Contrary to the comment at the end of the assignment that: “the model generates text that makes sense capturing dependencies between words and without any input”, but I wouldn’t say that was true based on my output from two runs:
“ay maysem of way and rojerpudy i”
“in the love liber of his pariola”
“usis’ my lookly. for by a lucin-”
“timer’s. so know you take,”
“would indirate it pleaser difley”
“thet is glat: tentuin,”
“[exeunt]”
So the last item is a common stage direction in Shakespeare, and some of the prepositional phrases are reasonable, but that’s the only sign I see of any word-dependency being captured, and even that is at best captured across 3 words, which you could do better with a word-level trigram.
In fact, just looking at the output (without the unit tests or 100% result from the grader), I would have guessed that there was a bug in my code.
What was the point of doing character prediction if the results are so poor? I get that the computations with such a small vocabulary are more tractable, but since the actual results used a pre-trained model anyway, why not use a decent pre-trained model?
If I hadn’t gone into this week knowing the GRUs were useful, I certainly wouldn’t have gotten that impression from the assignment.
That is not a fair comparison. Why not compare sentence-level, paragraph-level or document-level trigrams?
Learning. Not every class should be about sub-word level modelling (which in most cases is optimal). Character level modeling is one of the most obvious ways to model the language but it has its limitations.
If you’re not impressed by the results of RNNs, try achieving the same with regular NNs or even classical techniques (all character level).
I understand that people might have unreasonable expectations (up to AGI) out of relatively simple architectures with simple datasets but I think the goal of the course is to show some techniques of NLP (and I personally am happy that at least one class was character-level).
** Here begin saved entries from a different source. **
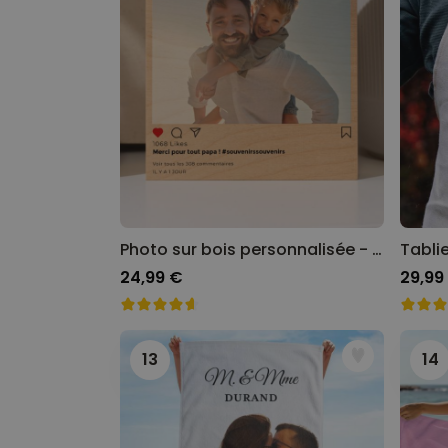
Photo sur bois personnalisée - Design Instagram
24,99 €
29,99
13
14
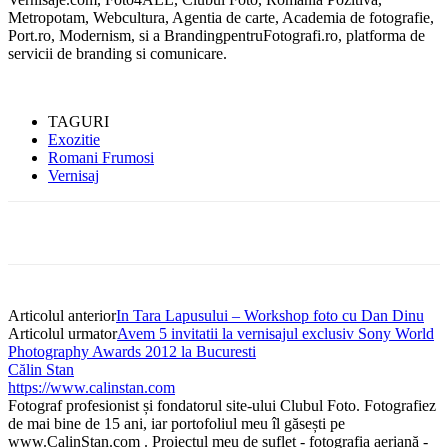
Metropotam, Webcultura, Agentia de carte, Academia de fotografie,
Port.ro, Modernism, si a BrandingpentruFotografi.ro, platforma de
servicii de branding si comunicare.
TAGURI
Exozitie
Romani Frumosi
Vernisaj
Articolul anterior
In Tara Lapusului – Workshop foto cu Dan Dinu
Articolul urmator
Avem 5 invitatii la vernisajul exclusiv Sony World
Photography Awards 2012 la Bucuresti
Călin Stan
https://www.calinstan.com
Fotograf profesionist și fondatorul site-ului Clubul Foto. Fotografiez
de mai bine de 15 ani, iar portofoliul meu îl găsești pe
www.CalinStan.com . Proiectul meu de suflet - fotografia aeriană -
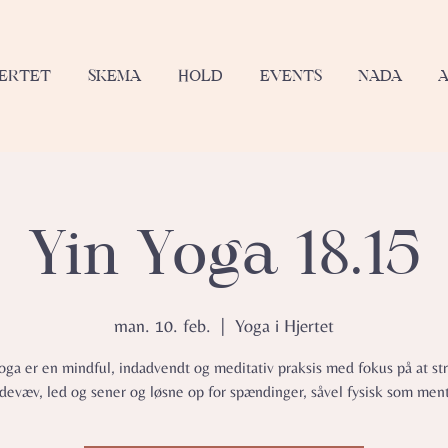
JERTET
SKEMA
HOLD
EVENTS
NADA
Yin Yoga 18.15
man. 10. feb.
  |  
Yoga i Hjertet
oga er en mindful, indadvendt og meditativ praksis med fokus på at s
devæv, led og sener og løsne op for spændinger, såvel fysisk som ment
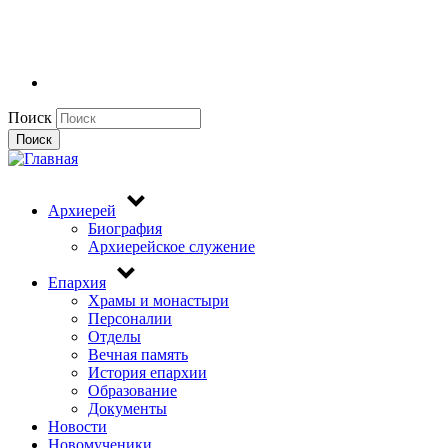
Поиск
Поиск
Архиерей
Биография
Архиерейское служение
Епархия
Храмы и монастыри
Персоналии
Отделы
Вечная память
История епархии
Образование
Документы
Новости
Новомученики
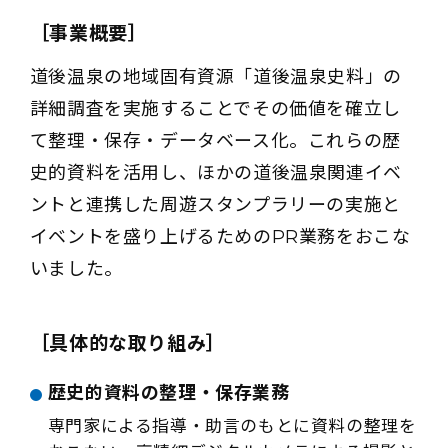
［事業概要］
道後温泉の地域固有資源「道後温泉史料」の
詳細調査を実施することでその価値を確立し
て整理・保存・データベース化。これらの歴
史的資料を活用し、ほかの道後温泉関連イベ
ントと連携した周遊スタンプラリーの実施と
イベントを盛り上げるためのPR業務をおこな
いました。
［具体的な取り組み］
歴史的資料の整理・保存業務
専門家による指導・助言のもとに資料の整理を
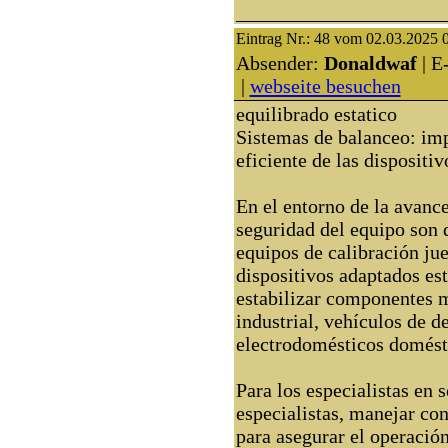
Eintrag Nr.: 48 vom 02.03.2025 
Absender:
Donaldwaf
| E
|
webseite besuchen
equilibrado estatico
Sistemas de balanceo: imp
eficiente de las dispositiv
En el entorno de la avance
seguridad del equipo son 
equipos de calibración jue
dispositivos adaptados es
estabilizar componentes m
industrial, vehículos de d
electrodomésticos domést
Para los especialistas en 
especialistas, manejar co
para asegurar el operación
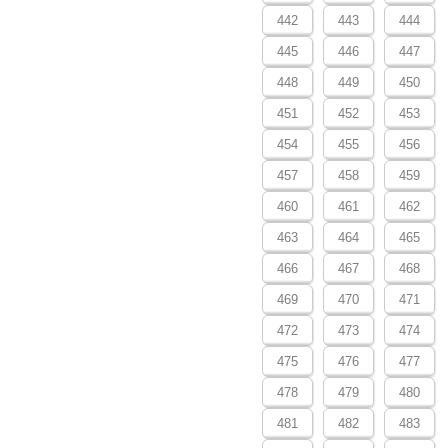
442
443
444
445
446
447
448
449
450
451
452
453
454
455
456
457
458
459
460
461
462
463
464
465
466
467
468
469
470
471
472
473
474
475
476
477
478
479
480
481
482
483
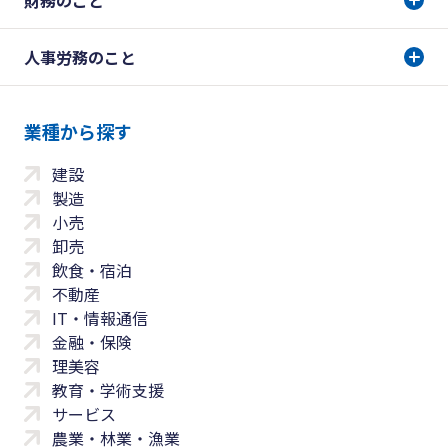
財務のこと
人事労務のこと
業種から探す
建設
製造
小売
卸売
飲食・宿泊
不動産
IT・情報通信
金融・保険
理美容
教育・学術支援
サービス
農業・林業・漁業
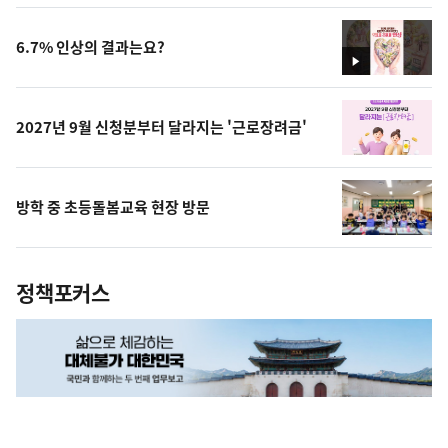
상
6.7% 인상의 결과는요?
영
상
2027년 9월 신청분부터 달라지는 '근로장려금'
방학 중 초등돌봄교육 현장 방문
정책포커스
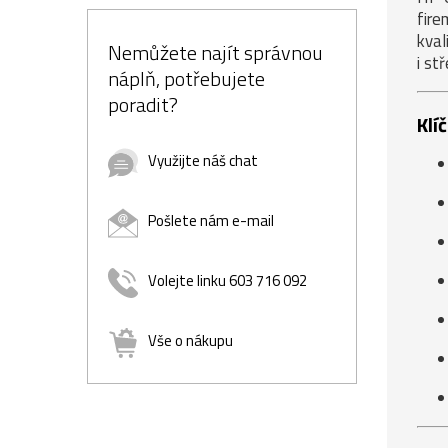
fire
kval
Nemůžete najít správnou
i st
náplň, potřebujete
poradit?
Klí
Využijte náš chat
Pošlete nám e-mail
Volejte linku 603 716 092
Vše o nákupu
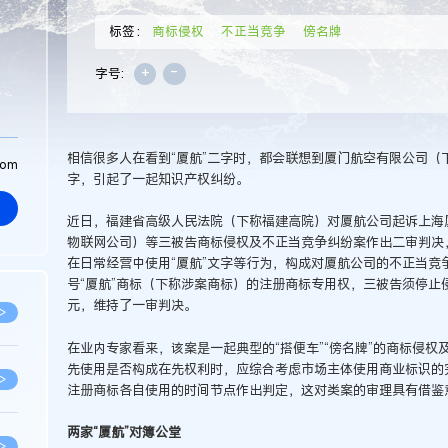
标签：
商标侵权
不正当竞争
傍名牌
+
-
字号:
相信很多人在看到“厦航”二字时，都会联想到厦门航空有限公司（
com
字，引起了一起知识产权纠纷。
近日，福建省高级人民法院（下称福建高院）对厦航公司起诉上海
物联网公司）等三被告商标侵权及不正当竞争纠纷案作出二审判决，
在日常经营中使用“厦航”文字等行为，构成对厦航公司的不正当竞争
号“厦航”商标（下称涉案商标）的注册商标专用权，三被告须停止
元，维持了一审判决。
>
在业内专家看来，该案是一起典型的“搭便车”“傍名牌”的商标侵
先使用是否构成在先权利时，应综合考虑市场主体使用商业标识的
>
注册商标各自使用的时间节点作出判定，这对类案的审理具有借鉴
两家“厦航”对簿公堂
>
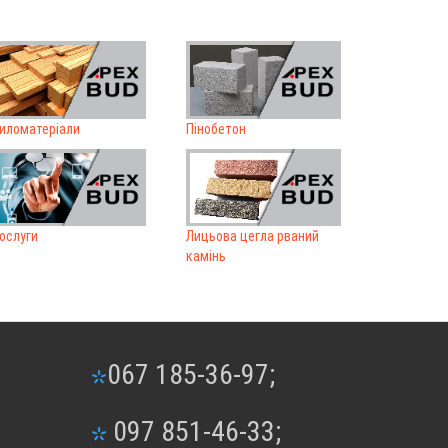
иломатеріали
Пінобетон
ослуги
Лицьова цегла рваний
камінь
067 185-36-97;
097 851-46-33;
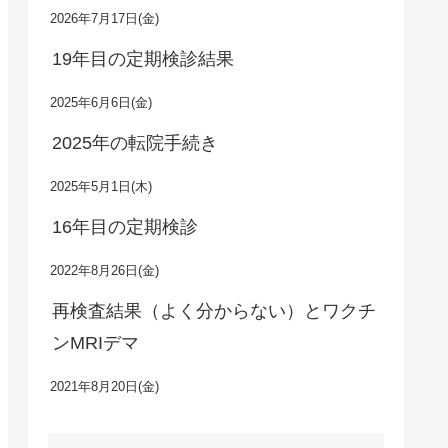
2026年7月17日(金)
19年目の定期検診結果
2025年6月6日(金)
2025年の転院手続き
2025年5月1日(木)
16年目の定期検診
2022年8月26日(金)
再検査結果（よく分からない）とワクチ
ンMRIデマ
2021年8月20日(金)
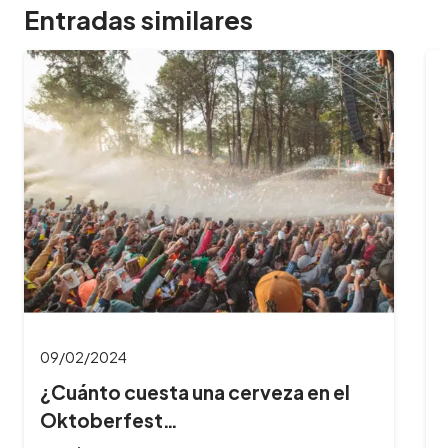
Entradas similares
09/02/2024
¿Cuánto cuesta una cerveza en el
Oktoberfest…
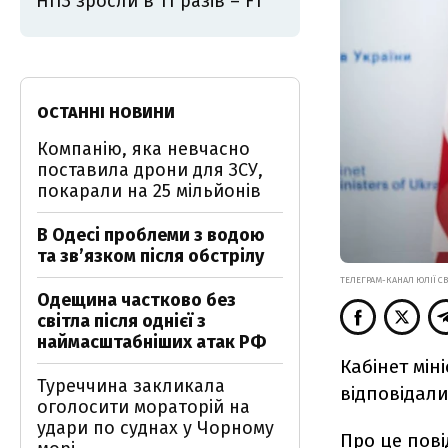
НПЗ зросли в 11 разів – FT
ОСТАННІ НОВИНИ
Компанію, яка невчасно
поставила дрони для ЗСУ,
покарали на 25 мільйонів
В Одесі проблеми з водою
та звʼязком після обстрілу
ТЕЛЕГРАМ-КАНАЛ ЮЛІЇ С
Одещина частково без
світла після однієї з
наймасштабніших атак РФ
Кабінет мін
Туреччина закликала
відповідал
оголосити мораторій на
удари по суднах у Чорному
Про це
пов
I generally agree with @David_Fox’s sentiment here. I think the assignment would benefit from clearer expectations for what kind of output we should see at the end. Even though I’ve completed the exercises correctly, and despite the assignment text claiming:
you can see that the model generates text that makes sense…
The output is fairly nonsensical & underwhelming. Earlier the assignment mentions:
The model was only trained for 1 step due to the constraints of this environment. Even on a GPU accelerated environment it will take many hours for it to achieve a good level of accuracy.
Perhaps it would have been helpful to mention this point again at the end of the assignment to set clearer expectations for the model output?
I understand your points and I agree with you - expectations could have been managed better - in regard that “positivity/expectations” could have been geared towards learning and not towards performance.
But I would also argue that nothing is perfect (at least some thing to every single person) and there are always ways to improve. And the questions when we approach the course should be like “What can I learn from this?”, “Why people did these things back then and what I’ve would have made different?”, “What are similarities and differences between these approaches?” etc., instead of only focusing on “This model is gonna be great!” (but having some of this is good too ).